Louis Newman’s new book goes beyond college prep to training for life.
When it comes to student success in college, Louis Newman, a Carleton professor of religion from 1983 to 2016, emphasizes that it’s not so much what you learn as how. He shares an analogy. “You could be a good cook by knowing how to follow recipes meticulously, or you could be a great cook by knowing why those recipes work and why things come out tasting the way they do,” he says. “Then you have the ability to be creative.”
“The ability to understand the process involved and not just the mechanics of the steps you have to take,” he adds, “is the ability to understand how knowledge is created.”
This notion is at the heart of Newman’s book, Thinking Critically in College: The Essential Handbook for Student Success, published in March 2023. Now retired, Newman served in many capacities at Carleton over 33 years, from chair of the religion department to director of the Perlman Center for Learning and Teaching, all of which informed his writing.
“I did a lot of reflection on my own teaching and the things that I expected of students in the classes I taught,” he says. “Then I tried to summarize that in a way that felt both conversational and useful.”
The writing process brought Newman, who specializes in Jewish ethics, in contact with a broad range of topics, including quantitative reasoning, metacognition, and disciplinary thinking. He relied on student focus groups, professors at colleges across the country, and practitioners in fields like the pedagogy of teaching writing to “pull together both expertise from people who really had expertise in particular fields but also the lived experiences of college students.”
Newman considers Thinking Critically in College a love letter to a liberal arts education.
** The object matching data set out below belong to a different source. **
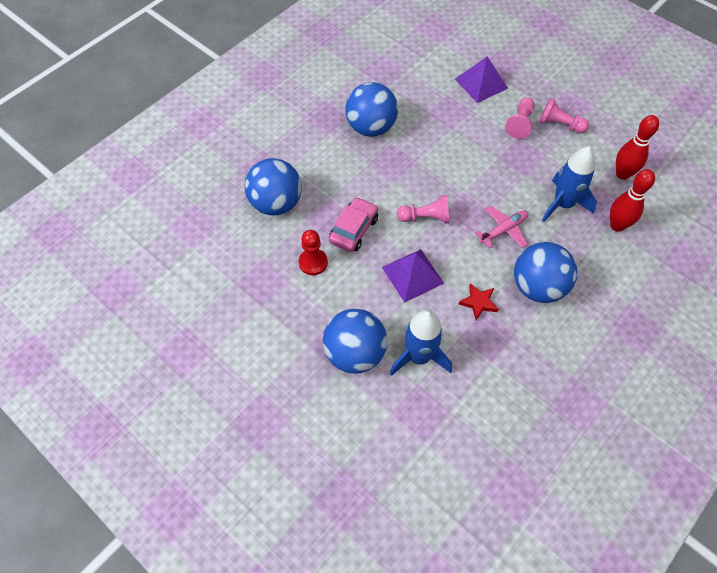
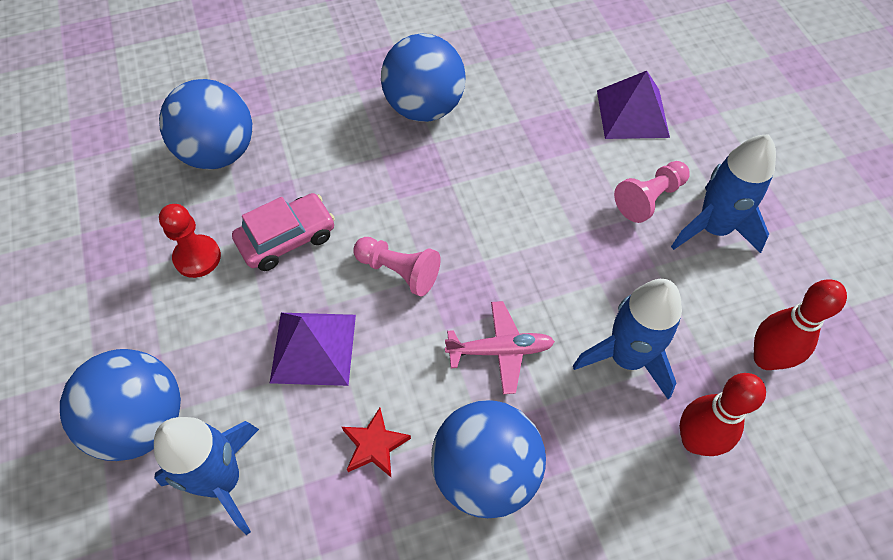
camera: 30 degrees right, 0 degrees up
(559, 124) = (713, 228): pink pawn -> blue rocket

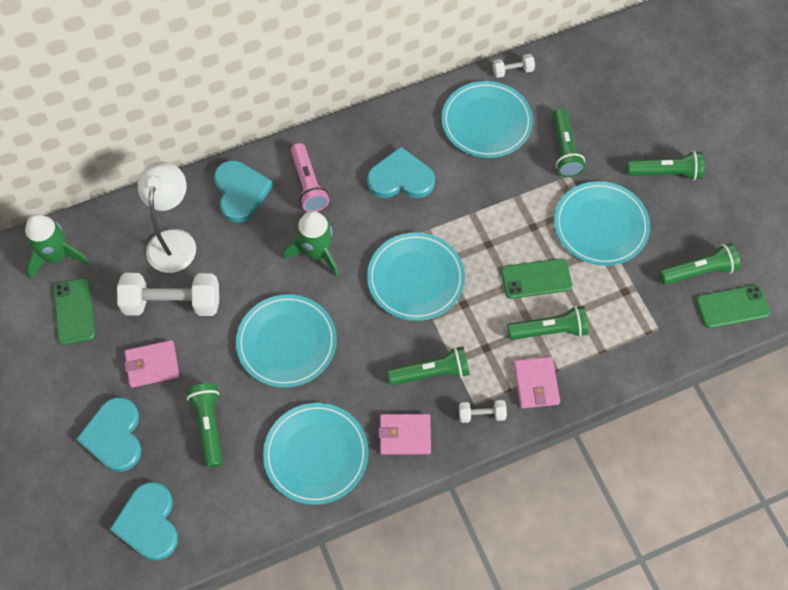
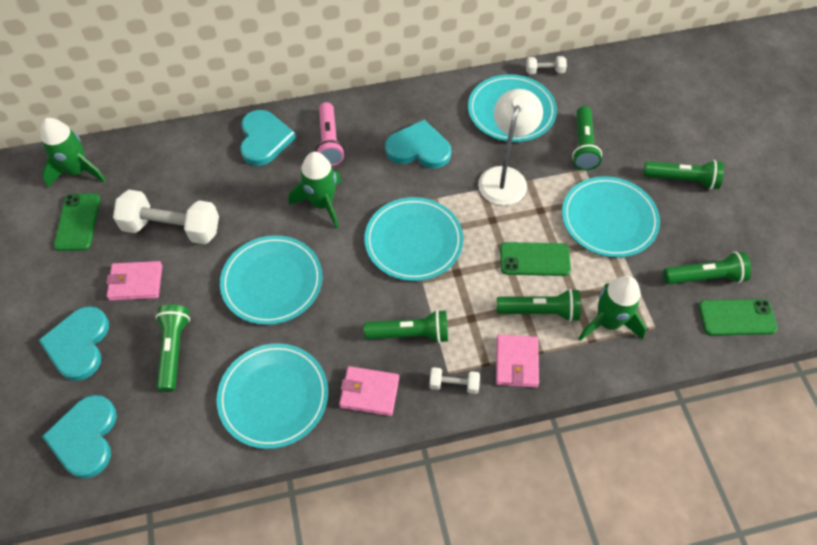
camera: 10 degrees right, 5 degrees down
(173, 241) = (190, 173): white lamp -> white lamp (505, 177)
(614, 331) = (608, 322): none -> green rocket

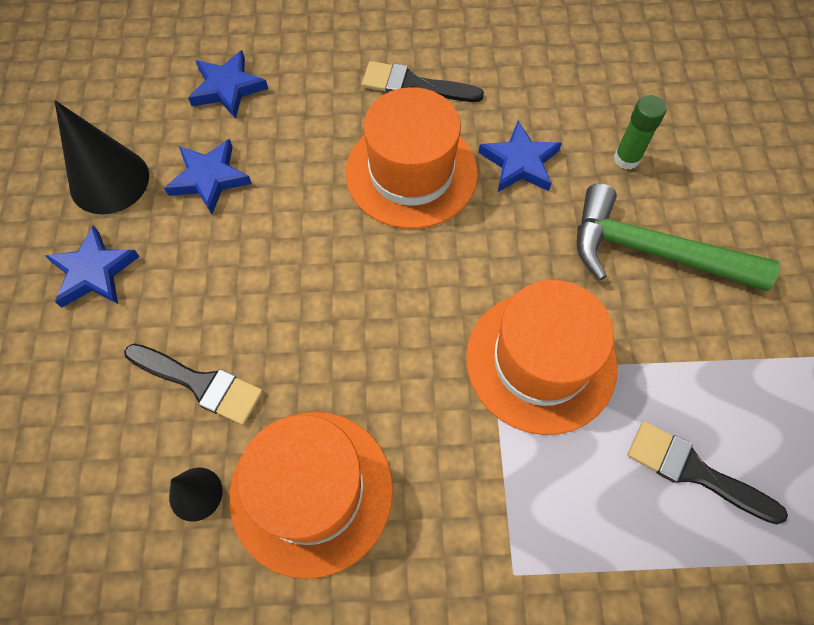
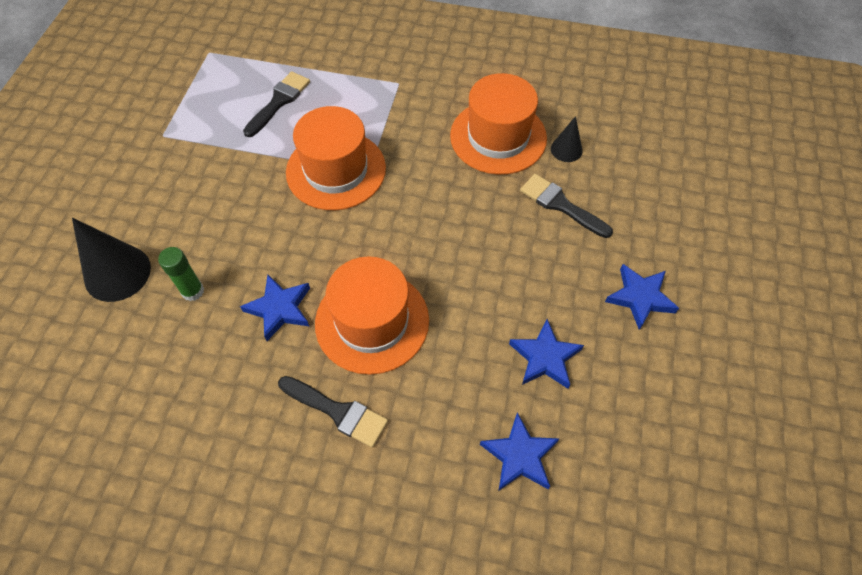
camera: 165 degrees left, 5 degrees down
(109, 181) = (634, 377): black cone -> black cone (117, 273)
(652, 252) = (222, 217): green hammer -> none
(694, 471) = (279, 102): black brush -> black brush turned 105 degrees counterclockwise

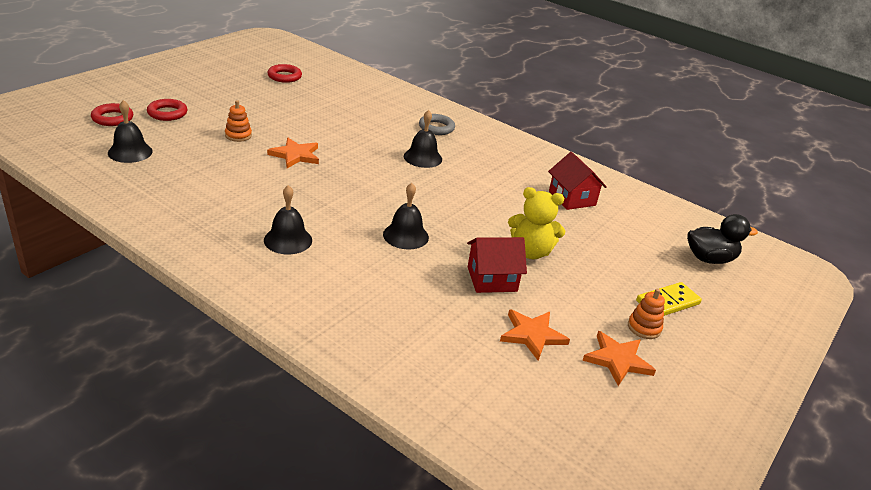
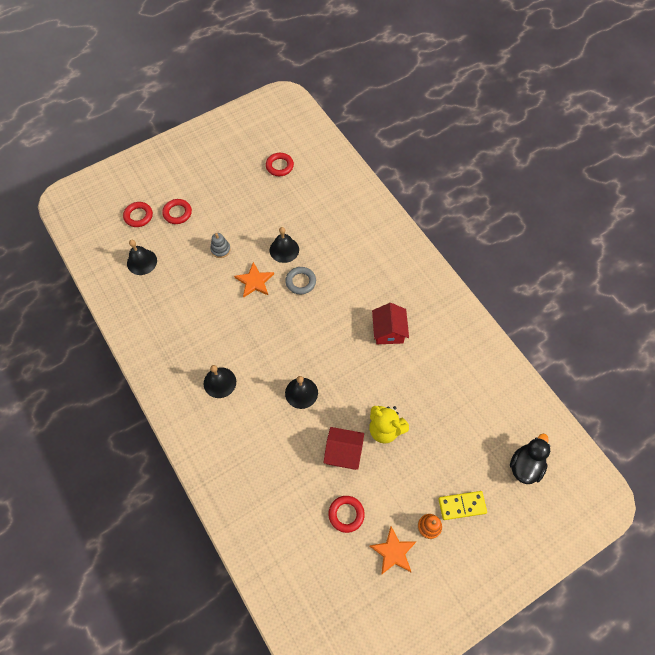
camera: 25 degrees right, 30 degrees up
(238, 135) = (220, 249): orange stacking toy -> grey stacking toy
(423, 157) = (351, 298): black bell -> black bell (284, 250)
(436, 128) = (379, 257): grey ring -> grey ring (300, 282)
(532, 335) = (346, 514): orange star -> red ring
(572, 198) = (450, 370): red house -> red house (388, 331)
(709, 259) = (525, 466): black duck -> black duck turned 75 degrees counterclockwise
While he followed his time at Carleton with a six-year stint at Stanford, he links this passion to his time in Northfield, where he “came to understand how valuable a liberal arts education can be in helping students grow and learn about the world and themselves.” The book makes the case that the real benefit of this kind of education is developing skills around “thinking broadly, creatively, and deeply.”
“The specific subject almost doesn’t matter,” he says. “The book is really about the ways you learn to approach the world and how to look at something from multiple perspectives, things Carleton does so well.”